Over recent years breast cancer survival rates have improved. However, even after many years of apparent disease-free health, cancer can recur. Many of these tumours occur specifically in the brain and metastatic brain tumours have very poor prognoses. Identifying genomic alterations that occur in breast primary tumours that eventually metastesise to the brain will provide new opportunities for treatment and prognosis.

Method

Whole-exome sequencing (WES) was carried out in 18 brain metastasis samples that originated from breast tumours. Each sample was sequenced to a depth >100X. Bioinformatic analysis was carried out to identify common recurrent mutations. We are in the process of validating the candidate mutations by Sanger sequencing and screening a larger cohort of Breast to Brain Metastasis (BBMs) and non-metastatic primary breast tumours to confirm metastasis-associated alterations.

Results

Each of the 18 BBMs analysed by WES contain >7000 non-synonymous variants. All variants were screened for their consequence on the protein product (via Polyphen and the Exome Aggregation Consortium(ExAc)). Those variants with high scores relating to pathogenicity were retained. Following this filtering, potential germline polymorphisms were excluded by removing those variants with a minor allele frequency (MAF) of >0.1%. This screening has generated a long list of 300 variants found across all 18 tumours analysed. A final screen identified genes that contained pathogenic variant in more than 2/18 tumours and had been described in any other cancer type (via the catalogue of somatic mutations (COSMIC)).
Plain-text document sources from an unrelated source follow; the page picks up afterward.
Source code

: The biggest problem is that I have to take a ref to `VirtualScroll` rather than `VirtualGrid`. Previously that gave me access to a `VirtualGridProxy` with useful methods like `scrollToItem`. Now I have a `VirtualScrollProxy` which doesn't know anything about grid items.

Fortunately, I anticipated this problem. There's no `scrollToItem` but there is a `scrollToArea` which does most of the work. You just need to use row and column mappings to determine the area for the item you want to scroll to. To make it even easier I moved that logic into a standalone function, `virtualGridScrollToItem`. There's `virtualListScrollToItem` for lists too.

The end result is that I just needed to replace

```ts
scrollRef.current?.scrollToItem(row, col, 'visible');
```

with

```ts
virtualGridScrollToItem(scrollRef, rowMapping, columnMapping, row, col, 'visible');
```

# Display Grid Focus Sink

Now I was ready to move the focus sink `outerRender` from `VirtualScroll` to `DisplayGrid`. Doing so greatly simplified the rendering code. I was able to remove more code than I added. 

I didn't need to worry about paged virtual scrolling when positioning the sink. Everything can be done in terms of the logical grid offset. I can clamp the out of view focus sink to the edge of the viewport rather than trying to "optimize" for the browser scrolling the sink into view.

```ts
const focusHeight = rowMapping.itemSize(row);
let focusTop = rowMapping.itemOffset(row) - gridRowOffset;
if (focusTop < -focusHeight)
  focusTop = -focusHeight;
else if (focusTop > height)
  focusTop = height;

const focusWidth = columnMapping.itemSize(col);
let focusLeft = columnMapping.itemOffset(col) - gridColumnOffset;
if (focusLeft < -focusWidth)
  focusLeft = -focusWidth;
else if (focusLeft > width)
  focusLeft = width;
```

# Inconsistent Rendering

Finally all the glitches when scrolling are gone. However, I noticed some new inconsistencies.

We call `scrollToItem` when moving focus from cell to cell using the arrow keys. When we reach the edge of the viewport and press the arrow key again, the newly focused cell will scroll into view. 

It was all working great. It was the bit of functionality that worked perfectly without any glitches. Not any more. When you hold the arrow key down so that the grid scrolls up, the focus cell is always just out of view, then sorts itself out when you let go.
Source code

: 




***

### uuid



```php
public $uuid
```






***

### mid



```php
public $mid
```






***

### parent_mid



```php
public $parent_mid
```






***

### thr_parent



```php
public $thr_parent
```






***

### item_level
Via this stringent screen, we have identified 22 candidate metastasis-associated genes. we are currently screening non-metastatic primary breast tumours and BBM tumours to determine how frequently these occur. The genes identified have varied cellular roles, including cell surface proteins, migration and gene regulation.  

Conclusion

We expect that this analysis will identify genes that are frequently mutated in BBMs, but infrequently in non-metastatic breast tumours.